Sadly, this represents Eskens’ entire approach. His story occupies entirely black-and-white ethical space, exemplified by characters’ names. The brother Rupert considers the ultimate barometer of goodness and order is named Max. As James Putnam’s wall of lies collapses, the investigation turns to someone named Jericho Pope. (Men with JP initials are weirdly common.) And Rupert battles Drago Basta, whose name is an obvious cognate for “Dragon Bastard.”

I wanted to like this book. I persevered through Eskens’ laboured prose, perforated with chapters so short you could practically see the camera cuts and crossfades, because I found his premise interesting. I wanted to see how he’d continue unpacking his themes of dishonesty, false faces, and the gap between who we want to be and how others receive us. Eskens’ ideas are, without qualification, quite good.

But his writing is a blunt instrument. He doesn’t tease out the implications of his themes, leading his audience on a journey; he declares the discoveries and their points. At times, as with Drago Basta’s morally ambiguous backstory, Eskens’ attempts to steer our perceptions (“he felt the last trace of his soul leave his body”) made me balk. I wanted to scream: that’s not what your story actually says!

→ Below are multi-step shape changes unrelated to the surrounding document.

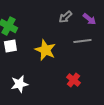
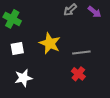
gray line: (82, 41) -> (81, 53), moved
white square: (10, 46) -> (17, 48), moved

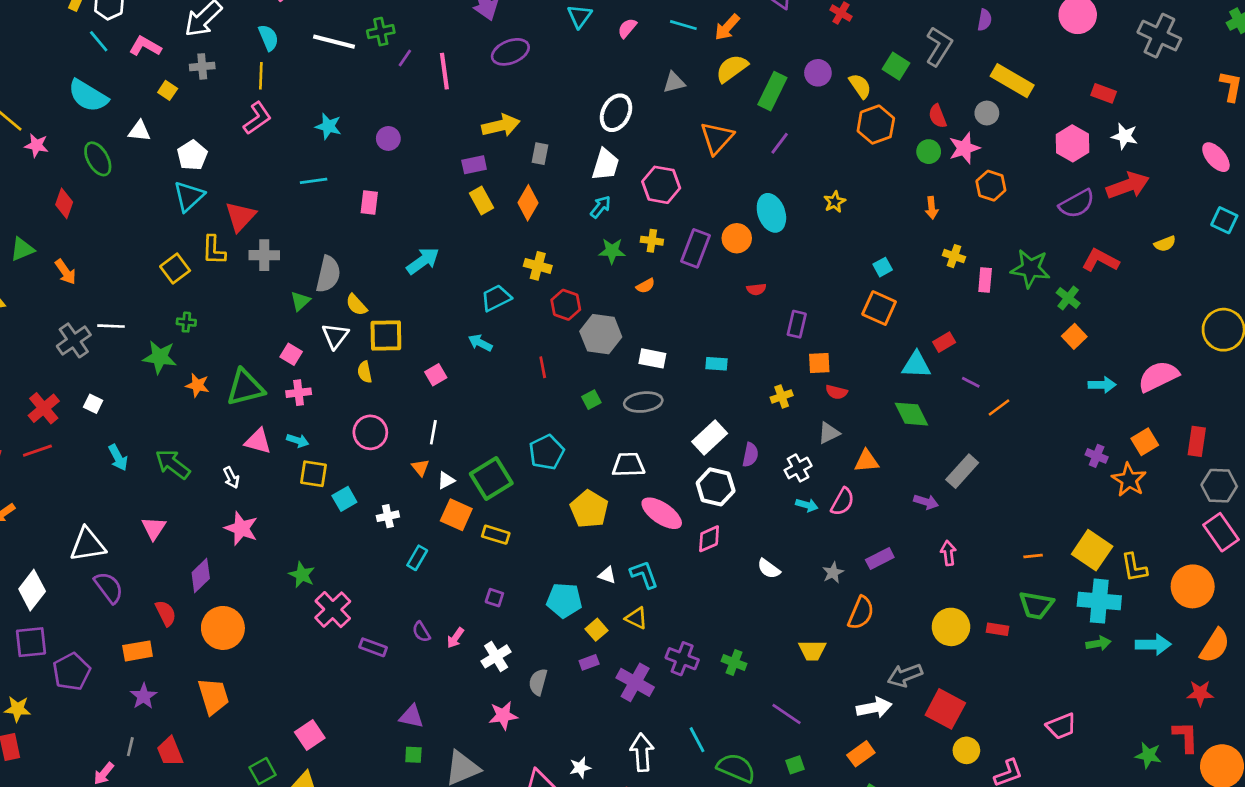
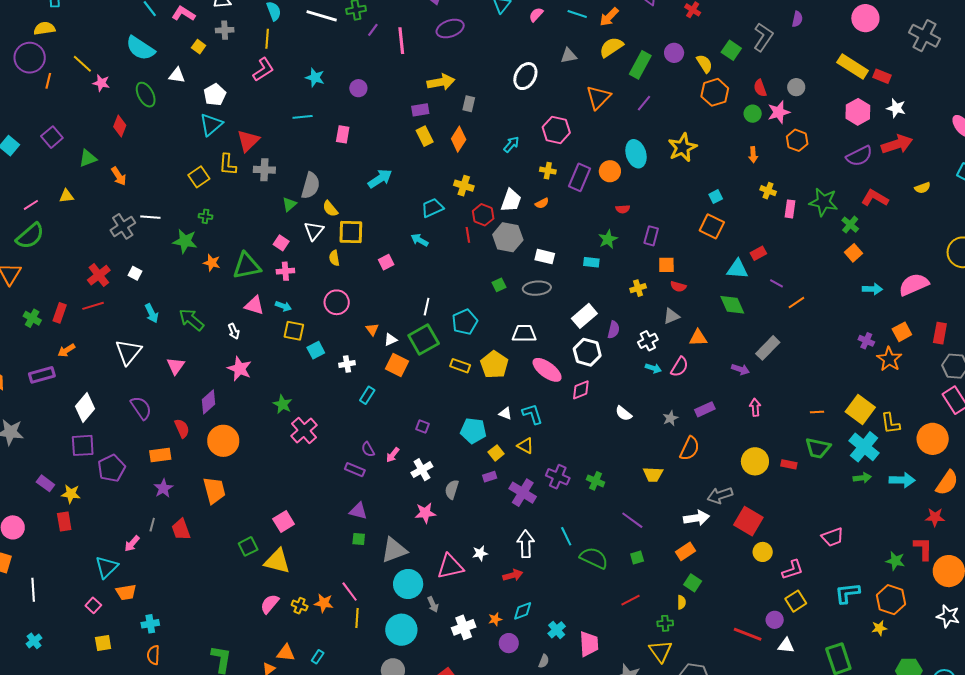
yellow rectangle: (1012, 81) -> (853, 66), moved
white trapezoid: (605, 165) -> (511, 200), moved
yellow star: (835, 202) -> (682, 148), size x1.8
green star: (612, 251) -> (608, 239), moved, turned -30
red line: (543, 367) -> (468, 235), moved
white line: (433, 432) -> (427, 307), moved
yellow rectangle: (496, 535) -> (460, 366), moved
white triangle: (88, 545) -> (128, 352), moved, turned -44
cyan cross: (1099, 601) -> (864, 447), turned 32
purple rectangle: (373, 647) -> (355, 470), moved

Perhaps this book works for audiences who prefer to exclude ambiguity. Perhaps some readers like being told what to think. But Eskens’ committed core audience reads mysteries and thrillers regularly, and would, I believe, prefer authors who take them on a journey. This is less like exploring Eskens’ world, more like a theme park attraction, everything prescreened and controlled. I reached the end, put the book down, and merely shrugged.